I wasn't alive when they hit, my mom was pregnant with my older brother at the time. I saw this post and I realized I had forgotten; I sometimes forget until something reminds me. I've only heard stories of those who witnessed it, and they always vividly remembered exactly where they were.
It's events like these and the COVID lockdown (there for that one) where people will always remember what they were doing, it's crazy. Thanks for making respectful posts about current events.
You aren't wrong that many of us who were alive when it happened remembered what were were doing or what was going on that day. However to be honest with you with COVID it hit very different from what happened with 9/11. At least everyone had an idea that COVID was going to happen in a matter of days.
There was no clear warning that people were aware of anything before it all transpired aside from a small group of people who suspected something was going to happen and the group of people who fall into that are few and far in-between.

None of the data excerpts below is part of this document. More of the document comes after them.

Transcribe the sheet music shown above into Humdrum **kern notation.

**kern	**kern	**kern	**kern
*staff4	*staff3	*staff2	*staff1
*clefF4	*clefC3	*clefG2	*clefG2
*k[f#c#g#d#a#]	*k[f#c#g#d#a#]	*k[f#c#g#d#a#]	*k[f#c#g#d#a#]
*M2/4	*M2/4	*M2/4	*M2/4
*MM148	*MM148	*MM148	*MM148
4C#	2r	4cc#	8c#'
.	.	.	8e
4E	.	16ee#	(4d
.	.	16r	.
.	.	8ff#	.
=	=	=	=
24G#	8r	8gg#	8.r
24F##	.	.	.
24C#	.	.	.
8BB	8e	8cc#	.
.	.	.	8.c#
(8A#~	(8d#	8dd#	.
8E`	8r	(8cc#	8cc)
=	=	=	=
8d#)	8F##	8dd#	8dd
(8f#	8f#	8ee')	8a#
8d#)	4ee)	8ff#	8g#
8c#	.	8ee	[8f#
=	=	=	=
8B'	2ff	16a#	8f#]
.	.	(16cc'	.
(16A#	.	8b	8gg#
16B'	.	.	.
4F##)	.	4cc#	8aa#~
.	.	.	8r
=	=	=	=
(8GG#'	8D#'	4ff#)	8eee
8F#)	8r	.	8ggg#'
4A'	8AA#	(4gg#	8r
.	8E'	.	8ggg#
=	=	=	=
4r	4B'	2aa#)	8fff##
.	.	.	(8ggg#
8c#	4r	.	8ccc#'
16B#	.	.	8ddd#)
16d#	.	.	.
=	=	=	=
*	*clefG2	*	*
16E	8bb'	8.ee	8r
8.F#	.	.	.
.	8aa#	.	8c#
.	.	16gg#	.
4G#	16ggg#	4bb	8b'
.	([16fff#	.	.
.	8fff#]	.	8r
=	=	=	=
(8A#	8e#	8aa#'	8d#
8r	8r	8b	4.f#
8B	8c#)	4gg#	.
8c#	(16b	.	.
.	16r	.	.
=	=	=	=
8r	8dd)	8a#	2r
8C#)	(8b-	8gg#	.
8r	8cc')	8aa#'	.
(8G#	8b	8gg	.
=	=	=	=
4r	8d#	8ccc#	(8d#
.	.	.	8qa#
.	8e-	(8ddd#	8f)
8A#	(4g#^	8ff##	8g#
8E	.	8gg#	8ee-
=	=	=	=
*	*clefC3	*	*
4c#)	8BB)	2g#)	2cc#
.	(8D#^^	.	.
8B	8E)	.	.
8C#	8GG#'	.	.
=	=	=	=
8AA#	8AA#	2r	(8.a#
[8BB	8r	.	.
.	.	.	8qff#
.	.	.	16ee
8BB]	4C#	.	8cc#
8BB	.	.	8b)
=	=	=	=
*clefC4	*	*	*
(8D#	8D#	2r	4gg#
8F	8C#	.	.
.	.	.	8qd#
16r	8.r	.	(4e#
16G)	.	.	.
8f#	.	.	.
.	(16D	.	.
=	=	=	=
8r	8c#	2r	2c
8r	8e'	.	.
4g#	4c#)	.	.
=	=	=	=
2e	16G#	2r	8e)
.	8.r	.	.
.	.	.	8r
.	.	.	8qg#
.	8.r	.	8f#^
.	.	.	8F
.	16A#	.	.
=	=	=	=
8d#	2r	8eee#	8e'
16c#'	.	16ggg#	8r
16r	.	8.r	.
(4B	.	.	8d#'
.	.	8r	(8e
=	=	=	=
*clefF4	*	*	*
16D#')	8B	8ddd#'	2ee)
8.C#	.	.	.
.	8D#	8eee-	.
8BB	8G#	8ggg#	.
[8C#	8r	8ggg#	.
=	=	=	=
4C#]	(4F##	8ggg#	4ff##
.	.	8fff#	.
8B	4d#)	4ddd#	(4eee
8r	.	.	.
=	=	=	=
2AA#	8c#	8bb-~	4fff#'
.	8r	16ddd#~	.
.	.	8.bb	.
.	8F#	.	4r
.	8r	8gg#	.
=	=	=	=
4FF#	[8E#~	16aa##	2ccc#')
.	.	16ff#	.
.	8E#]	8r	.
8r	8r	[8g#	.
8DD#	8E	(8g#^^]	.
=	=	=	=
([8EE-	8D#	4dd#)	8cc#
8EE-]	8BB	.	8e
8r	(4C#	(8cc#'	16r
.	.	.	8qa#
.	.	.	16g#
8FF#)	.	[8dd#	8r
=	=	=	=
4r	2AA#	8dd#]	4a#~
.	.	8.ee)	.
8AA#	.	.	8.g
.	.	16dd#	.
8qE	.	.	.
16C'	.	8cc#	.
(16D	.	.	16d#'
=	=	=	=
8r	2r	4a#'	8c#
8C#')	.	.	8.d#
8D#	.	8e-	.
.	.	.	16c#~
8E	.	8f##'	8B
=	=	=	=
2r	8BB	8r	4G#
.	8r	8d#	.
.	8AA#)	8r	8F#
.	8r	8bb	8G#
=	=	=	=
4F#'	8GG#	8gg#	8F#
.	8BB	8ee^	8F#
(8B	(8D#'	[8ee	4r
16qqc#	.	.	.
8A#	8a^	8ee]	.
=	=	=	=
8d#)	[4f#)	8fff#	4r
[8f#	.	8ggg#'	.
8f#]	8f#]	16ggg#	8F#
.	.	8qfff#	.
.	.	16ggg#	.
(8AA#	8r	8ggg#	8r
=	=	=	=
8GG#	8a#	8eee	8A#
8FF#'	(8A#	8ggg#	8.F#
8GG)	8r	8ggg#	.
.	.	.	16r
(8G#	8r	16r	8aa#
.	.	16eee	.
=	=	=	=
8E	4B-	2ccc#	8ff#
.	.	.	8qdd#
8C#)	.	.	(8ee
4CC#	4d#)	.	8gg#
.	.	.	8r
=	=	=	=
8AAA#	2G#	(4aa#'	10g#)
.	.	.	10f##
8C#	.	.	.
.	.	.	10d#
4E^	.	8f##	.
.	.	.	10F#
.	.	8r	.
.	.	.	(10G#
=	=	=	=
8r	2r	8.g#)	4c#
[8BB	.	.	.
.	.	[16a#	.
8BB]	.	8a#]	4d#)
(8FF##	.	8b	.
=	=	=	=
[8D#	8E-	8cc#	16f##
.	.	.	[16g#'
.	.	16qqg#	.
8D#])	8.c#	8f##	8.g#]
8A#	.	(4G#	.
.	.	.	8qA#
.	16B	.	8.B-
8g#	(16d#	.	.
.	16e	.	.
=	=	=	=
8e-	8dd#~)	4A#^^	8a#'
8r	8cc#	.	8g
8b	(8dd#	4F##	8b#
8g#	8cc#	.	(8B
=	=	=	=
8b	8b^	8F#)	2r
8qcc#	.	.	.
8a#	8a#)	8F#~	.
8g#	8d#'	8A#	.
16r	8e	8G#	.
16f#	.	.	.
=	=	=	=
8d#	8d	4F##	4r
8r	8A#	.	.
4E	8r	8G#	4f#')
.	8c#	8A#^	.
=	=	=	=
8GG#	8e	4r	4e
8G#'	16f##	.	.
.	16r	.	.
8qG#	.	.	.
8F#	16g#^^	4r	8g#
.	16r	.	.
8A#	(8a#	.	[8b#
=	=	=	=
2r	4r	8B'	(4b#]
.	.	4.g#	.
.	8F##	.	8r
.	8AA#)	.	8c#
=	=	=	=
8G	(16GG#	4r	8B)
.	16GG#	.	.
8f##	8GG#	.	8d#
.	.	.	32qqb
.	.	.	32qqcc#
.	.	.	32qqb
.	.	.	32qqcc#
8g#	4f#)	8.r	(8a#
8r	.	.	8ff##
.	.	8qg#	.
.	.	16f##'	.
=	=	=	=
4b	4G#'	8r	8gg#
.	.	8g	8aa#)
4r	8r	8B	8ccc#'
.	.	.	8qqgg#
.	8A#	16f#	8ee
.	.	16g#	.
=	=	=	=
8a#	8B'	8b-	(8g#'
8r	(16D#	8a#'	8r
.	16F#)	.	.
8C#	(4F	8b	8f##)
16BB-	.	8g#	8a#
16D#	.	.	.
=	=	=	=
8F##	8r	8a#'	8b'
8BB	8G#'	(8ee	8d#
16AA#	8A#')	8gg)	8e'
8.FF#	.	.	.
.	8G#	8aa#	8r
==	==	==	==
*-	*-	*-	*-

And I'm not talking about the people who sensed something awful was gonna happen in a matter of days like some sixth sense or premonition on what was to come.
I had a chance encounter with one who was at a New Hampshire Wal-Mart once. That account the man speak of, a fairly older African American guy who was either in his late 30's or early 40s told me about a time when worked for someone middle eastern in NYC a few days prior and saw a couple of other guys hide someone with black tarp over his head so no one would see him walking around. That guy suspected that was Bin Laden. The morning after that night he saw that the store owner laid him off only a few days before 9/11 happened.